Zimbabwe’s controversial indigenisation policy remains an impediment to economic recovery with top government officials increasingly pushing for clarification of the law.
Finance minister Patrick Chinamasa last week told parliamentarians at a pre-budget meeting in Victoria Falls the country needs to clarify the indigenisation policy in order to boost foreign direct investment.
He said it is “critical” for the country to have clarity on the policy as the current situation retards investment inflow and weighs down the economy.
“In this regard (of indigenisation clarification) I am not where I wanted to be when I presented the 2014 budget,” Chinamasa said.
“But a lot of work has been happening, a lot of debate within government to get us to a point, whether you are an MP, whether you are a minister, you should all speak with one voice over this issue. It is a very critical issue.”
The indigenisation policy — viewed as racketeering by legislation — has been shrouded under a cloud of uncertainty since its promulgation in 2007 with investors shunning the country partly because of the law which they view as subtle expropriation and even extortion. It has been worsened by numerous pronouncements by various government officials who have sounded hostile to foreign capital.
Indigenisation minister Francis Nhema said “there are too many cooks” in as far as pronouncement on the indigenisation law is concerned.
Nhema earlier this year clashed publicly with Information minister Jonathan Moyo over the issue.
Chinamasa said revenue collection, which is below target, demonstrates that there is very little economic activity in the country.
The Finance minister said he told the International Monetary Fund delegation that visited the country recently that they were in the process of amending the Mines and Minerals Act and the Banking Act to instill confidence in the economy.
He revealed that the government will swoop on holders of mining claims who have not used them over a prolonged period using the “use-or-lose-it” principle. Chinamasa said the principle has been approved by cabinet.
He said some have held on their claims for “100 years” without carrying out any exploration activities, which is detrimental to the economy.
He revealed that the US$100 million facility for the gold mining sector was taking longer than he expected, but will provide a guarantee for the importation of equipment critical to the operations of small-scale miners.

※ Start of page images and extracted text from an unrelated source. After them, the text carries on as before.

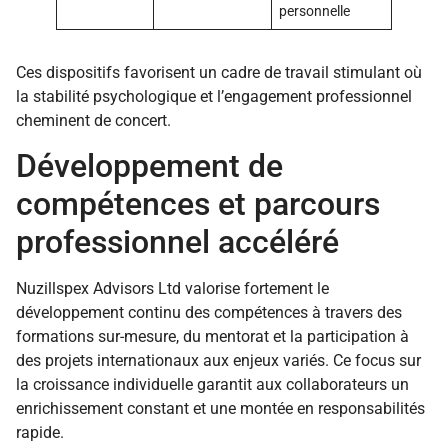
personnelle
Ces dispositifs favorisent un cadre de travail stimulant où
la stabilité psychologique et l’engagement professionnel
cheminent de concert.
Développement de
compétences et parcours
professionnel accéléré
Nuzillspex Advisors Ltd valorise fortement le
développement continu des compétences à travers des
formations sur-mesure, du mentorat et la participation à
des projets internationaux aux enjeux variés. Ce focus sur
la croissance individuelle garantit aux collaborateurs un
enrichissement constant et une montée en responsabilités
rapide.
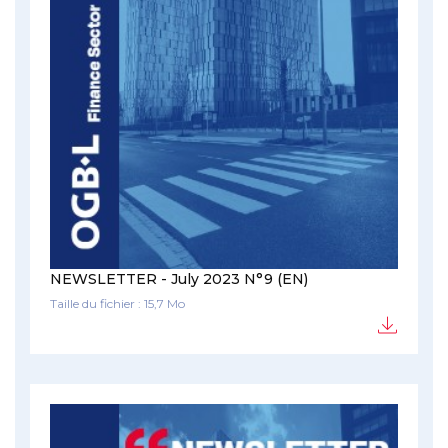
NEWSLETTER - July 2023 N°9 (EN)
Taille du fichier : 15,7 Mo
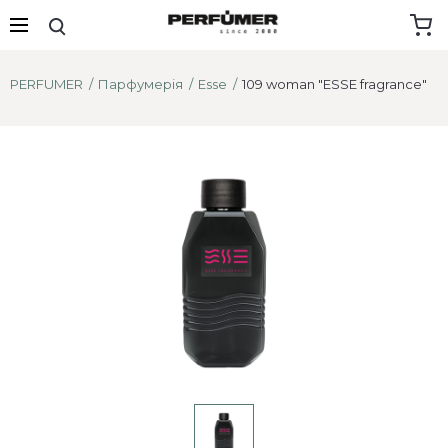
PERFUMER
Парфумерія
Esse
109 woman "ESSE fragrance"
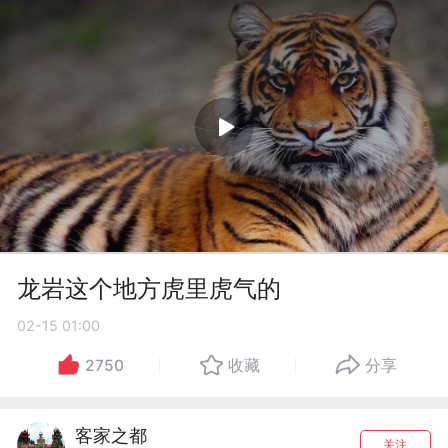
龙岩这个地方虎里虎气的
02-15 01:00
2750
收藏
分享
客家之都
关注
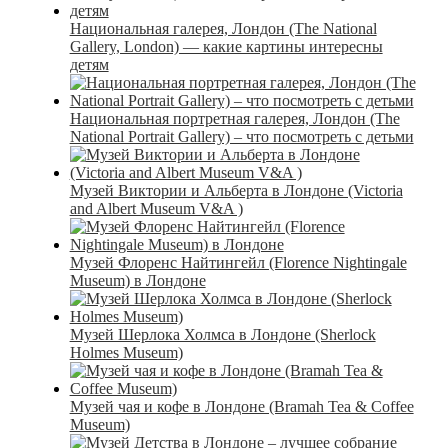
Национальная галерея, Лондон (The National
Gallery, London) — какие картины интересны
детям
Национальная портретная галерея, Лондон (The
National Portrait Gallery) – что посмотреть с детьми
Музей Виктории и Альберта в Лондоне (Victoria
and Albert Museum V&A )
Музей Флоренс Найтингейл (Florence Nightingale
Museum) в Лондоне
Музей Шерлока Холмса в Лондоне (Sherlock
Holmes Museum)
Музей чая и кофе в Лондоне (Bramah Tea & Coffee
Museum)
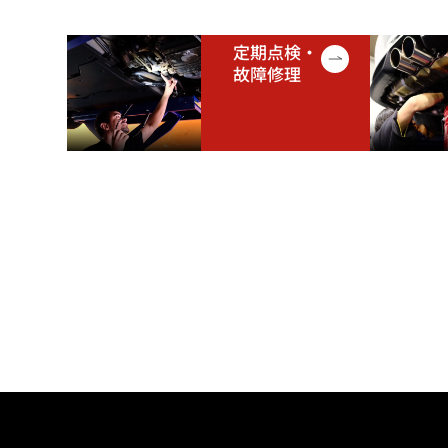
定期点検・
故障修理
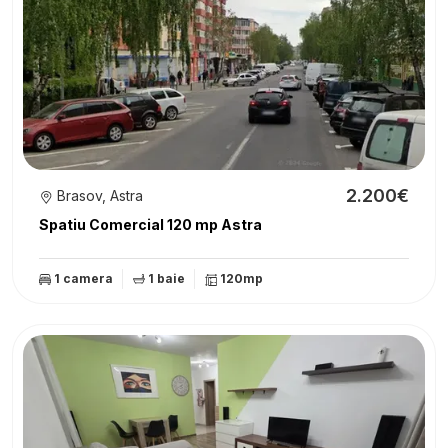
2.200€
Brasov, Astra
Spatiu Comercial 120 mp Astra
1 camera
1 baie
120mp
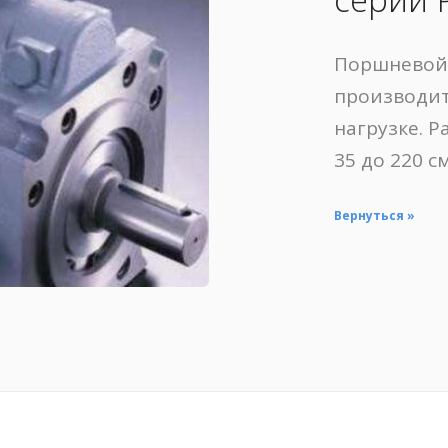
Поршневой
производит
нагрузке. 
35 до 220 см
Вернуться »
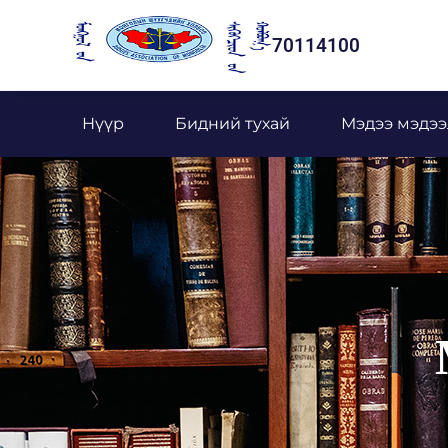
70114100
Нүүр
Бидний тухай
Мэдээ мэдээ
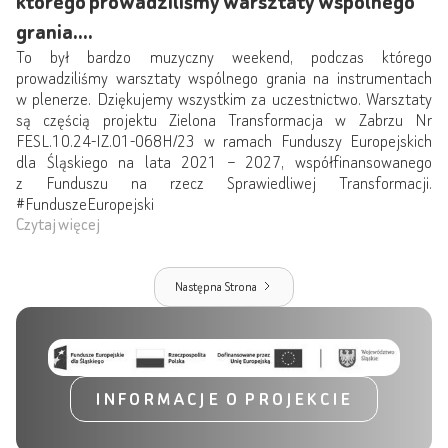
którego prowadziliśmy warsztaty wspólnego
grania....
To był bardzo muzyczny weekend, podczas którego
prowadziliśmy warsztaty wspólnego grania na instrumentach
w plenerze. Dziękujemy wszystkim za uczestnictwo. Warsztaty
są częścią projektu Zielona Transformacja w Zabrzu Nr
FESL.10.24-IZ.01-068H/23 w ramach Funduszy Europejskich
dla Śląskiego na lata 2021 – 2027, współfinansowanego
z Funduszu na rzecz Sprawiedliwej Transformacji.
#FunduszeEuropejski
Czytaj więcej
Następna Strona
INFORMACJE O PROJEKCIE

Addressing the same meeting, Reserve Bank governor John Mangudya said the financial sector — also destabilised by threats of indigenisation — has been supporting agriculture and as at September 30, 2014, US$636 million had been advanced to the agriculture sector.
He said the conclusion of the on-going discussions regarding the features and acceptability of the 99-year land leases will pave way for increased lending to agriculture.
Mangudya said the sector has complemented the government’s efforts under ZimAsset by funding mortgages to the tune of US$357,62 million as at September 30, 2014.
Four banking institutions, he revealed, namely, CABS, FBC Building Society, BancABC and CBZ Bank have sourced off-shore funds from Shelter Afrique amounting to US$35,8 million.
Other institutions such as the Reserve Bank’s subsidiary, Homelink, is working on floating bonds amounting to US$20 million to support housing development.
Mangudya said as at September 30, loans disbursed under the Youth Fund amounted to US$7,52 million. Although youths got this money as part of the government’s empowerment initiative, most of them used it to buy cars, houses and other consumptive items, leading to their failure to repay loans.